December 3-4 offers two brilliant folk-tales from the early twentieth century: Stravinsky’s portrait of a folk wedding in pagan Russia, Les Noces -- choreographed by Allyson Green with dancers, four pianos and percussion ensemble red fish, blue fish -- and Béla Bartók’s magical story of nine young hunters transformed into wild stags. Two much more recent pieces complete the program: György Ligeti’s daring work for 100 metronomes, each at a different tempo, and Pulitzer Prize-winning composer David Lang’s rambunctious Grind to a Halt, originally commissioned by the San Francisco Symphony.
On February 11-12, we present a program of stark – and very beautiful -- drama. Guiseppi Verdi’s searing Overture to La Forza del Destino, a tale of bloody revenge, opens the program, which is bookended by Brahm’s Symphony No. 1 in C Minor. In between comes John Adams’ The Wound Dresser, a setting of Walt Whitman poems about tending the wounded of the Civil War, and this season’s Nee Commission by Nicholas Deyoe – still getting rid of.

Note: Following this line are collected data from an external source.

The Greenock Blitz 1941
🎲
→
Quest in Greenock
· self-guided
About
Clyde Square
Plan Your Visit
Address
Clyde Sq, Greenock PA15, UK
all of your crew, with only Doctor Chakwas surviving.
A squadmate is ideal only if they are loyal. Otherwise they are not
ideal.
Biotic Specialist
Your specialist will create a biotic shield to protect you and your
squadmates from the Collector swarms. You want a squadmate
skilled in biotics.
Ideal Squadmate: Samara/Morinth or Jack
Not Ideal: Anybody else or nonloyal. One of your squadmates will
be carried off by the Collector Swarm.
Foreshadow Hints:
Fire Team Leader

The March 17-18 concert explores Stravinsky’s classical roots. We open with Mozart’s famous Overture to The Marriage of Figaro followed by Stravinsky’s Symphony in C, which was modeled on Beethoven’s Symphony No. 1 in C Major. The program ends with Beethoven’s influential symphony. Along the way, a very different Stravinsky is heard in Ebony Concerto written for clarinet soloist and jazz orchestra.

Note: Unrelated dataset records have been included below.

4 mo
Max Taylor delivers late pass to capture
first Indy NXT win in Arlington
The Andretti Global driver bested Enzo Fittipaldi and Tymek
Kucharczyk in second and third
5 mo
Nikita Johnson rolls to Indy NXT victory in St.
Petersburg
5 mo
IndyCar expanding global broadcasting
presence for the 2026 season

The May 5-6 program is inspired by the many faces of spring. Edvard Grieg’s beautiful lament, The Last Spring, for string orchestra is a perfect introduction to Robert Schumann’s robust Symphony No. 1 in B-flat Major (“Spring”). Then chorus and soloists join the orchestra for quite a different Spring Symphony in Benjamin Britten’s setting of 14 poems about the coming of spring – a preview of the chorus’ upcoming Carnegie Hall debut.
The season ends the weekend of June 9-10 with Stravinsky’s most popular work, The Firebird. Starting off the concert is the world premiere of Tintinnabulation by Igor Korneitchouk, professor of music at Mesa College and longtime LJS&C violinist. And UCSD faculty member Aleck Karis is soloist in Samuel Barber’s magnificent Piano Concerto, which won the Pulitzer Prize exactly 50 years ago.

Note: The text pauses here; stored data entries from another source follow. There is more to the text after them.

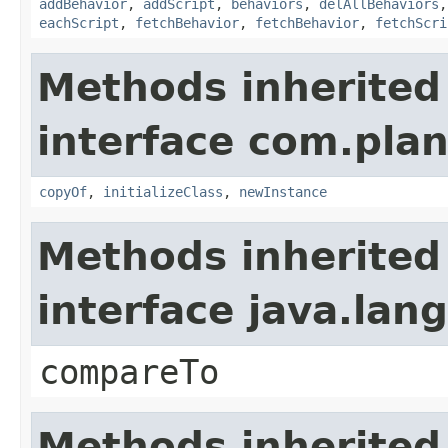
addBehavior
,
addScript
,
behaviors
,
delAllBehaviors
eachScript
,
fetchBehavior
,
fetchBehavior
,
fetchScri
Methods inherited
interface com.plan
copyOf
,
initializeClass
,
newInstance
Methods inherited
interface java.la
compareTo
Methods inherited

Performances take place in Mandeville Auditorium at University of California, San Diego. Saturday concerts begin at 7:30 p.m. Sunday concerts begin at 2:00 p.m. A free pre-concert lecture is offered one hour prior to concert times.
Subscriptions to the six-concert series range from $58 to $152, with discounts offered to “early-bird” subscribers before June 10, 2011. Subscriptions are available through the LJS&C office by calling (858) 534-4637 or online by clicking here. Single tickets go on sale in August.
Rooted in San Diego for over 50 years, the La Jolla Symphony & Chorus enriches our lives through affordable concerts of ground-breaking, traditional and contemporary classical music. Music Director Steven Schick shares the podium with Choral Director David Chase during the 2011-2012 season.